Frustratingly frustrating

A month ago, I posted The Love Challenge, and challenging it has been. In retrospect, I should have named it differently… *wink* For these past weeks, I have been a holy mess. I’ve been sad, angry, sad again, even angrier, raging, frustrated, overwhelmed, fuming, wanting to punch everyone that was around, even more sad, and then there was cranky. I can handle sadness, I don’t like it and personally think that I have had my fair share of it already, but I am quite good at processing sadness. Anger feels more uncomfortable, yet I am slowly getting the hang of that too. Frustration, however, feels extremely off: so many things annoying me, and getting irritated over nothing really; it just sucks. Or better, I suck at it. Like a dog with a bone, I have trouble letting go, to the point that it is hilarious, and at some point, even I start laughing at myself. As much as I want to be my happy self again, I understand that this is part of the process. That I am birthing a new version of myself.

Have you ever seen a baby do something for the first time and then seemingly forget all about it for weeks when they try and try and try, getting more and more frustrated, until suddenly they do it perfectly and effortlessly? In the weeks before the ‘magical leap’, they go through a regression period in which they are cranky, clingy and crying. All of a sudden the baby’s world has changed and it leaves them bewildered and overwhelmed. They need time to adjust and be reassured that everything is al right. In his worldwide bestseller The Wonder Weeks (original title: Oei, Ik Groei), Frans Plooij describes the mental development of babies, which is a really great book for any (expecting) parent. Even though the book only speaks of 10 magical periods (7 when I was expecting my daughter), I have learned that it doesn’t stop there.
The other day, my happy-go-lucky daughter of 9 was getting more and more frustrated, she had been feeling off for two whole weeks and had had it. She said, I don’t know what is going on, but I cannot seem to find my happy self. So I told her not to worry, that her brain was going through a massive reorganization and that all would be fine again, soon. I told her that there will always be periods like these, that I am going through one myself too, that we need to be kind with ourselves and realize that we are doing our best, and that it will pass automatically. In The Wonder Weeks, Frans Plooij talks about helping the baby by doing specific games that help the baby understand the new world it perceives. For my daughter, at this stage, that means that I am open to new behavior and new perceptions, to her questions and unfolding desires. It doesn’t mean that anything goes, but it does mean that I will create more space for her and will do my utmost best to make her feel safe and heard. And that is what I give myself as well. I am open to anything that feels differently than before, I try even more than I normally do not to judge it, but question it with curiosity. At this point, it also means that I am allowing myself to feel frustrated, to love myself when I feel frustrated, to allow myself to feel a level of peace with myself even when I am venting that frustration, which is more often than I would like to admit. And that I allow myself to be compassionate with myself when I get frustrated over venting my frustration or being cranky in general.
I know where I am heading, and this step, although it being highly uncomfortable, makes perfect sense. I’ve seen glimpses of where I am heading already, had moments of clarity that were in completely alignment with it, but there is no arguing with nature: before the magical leap there is the regression. The regression or constriction, because it feels like regressing to a previous state and having a constricted awareness, is the brain and body catching up with our expanded awareness, so far as I can see. First, there is a new level of awareness, and next the body and brain need to align with that awareness in order for everything to function fluently and feel normal again. One could compare it with labor and birth: it’s messy and once the process is in motion, there is nothing you can do to stop it. You will have to move with it until the birth is complete, and so does the baby you’re birthing. You’re at the same time the mother birthing and the baby going through the birth channel. There is no telling how long it will take, or how it will play out, but the great news is that it will pass.

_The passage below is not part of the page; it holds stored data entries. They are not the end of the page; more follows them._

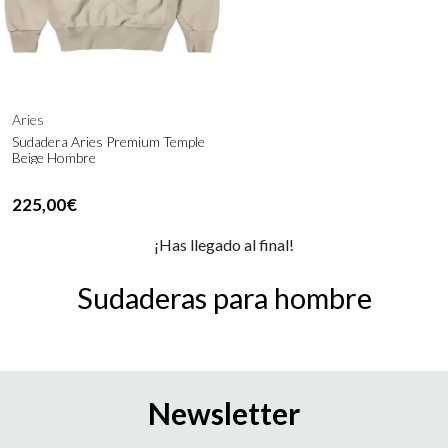
Aries
Sudadera Aries Premium Temple
Beige Hombre
225,00€
¡Has llegado al final!
Sudaderas para hombre
Newsletter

I am really curious what The Love Challenge has brought you? Has it allowed your awareness to shift, opened up new ways of being and doing, or perhaps if, like me, did you hit a regression period and were you wondering what the f%#* was going on. I would really love to hear from you. I know that for a lot of you, my stories feel highly personal and as such you feel a threshold to comment, but I want to invite you to do so anyway, as it might help others who are experiencing the same thing you are. After all these years of sharing my stories, I have learned that people feel massive relief when they read their own thoughts or experience reflected in the words of someone else. Your words have the power to heal.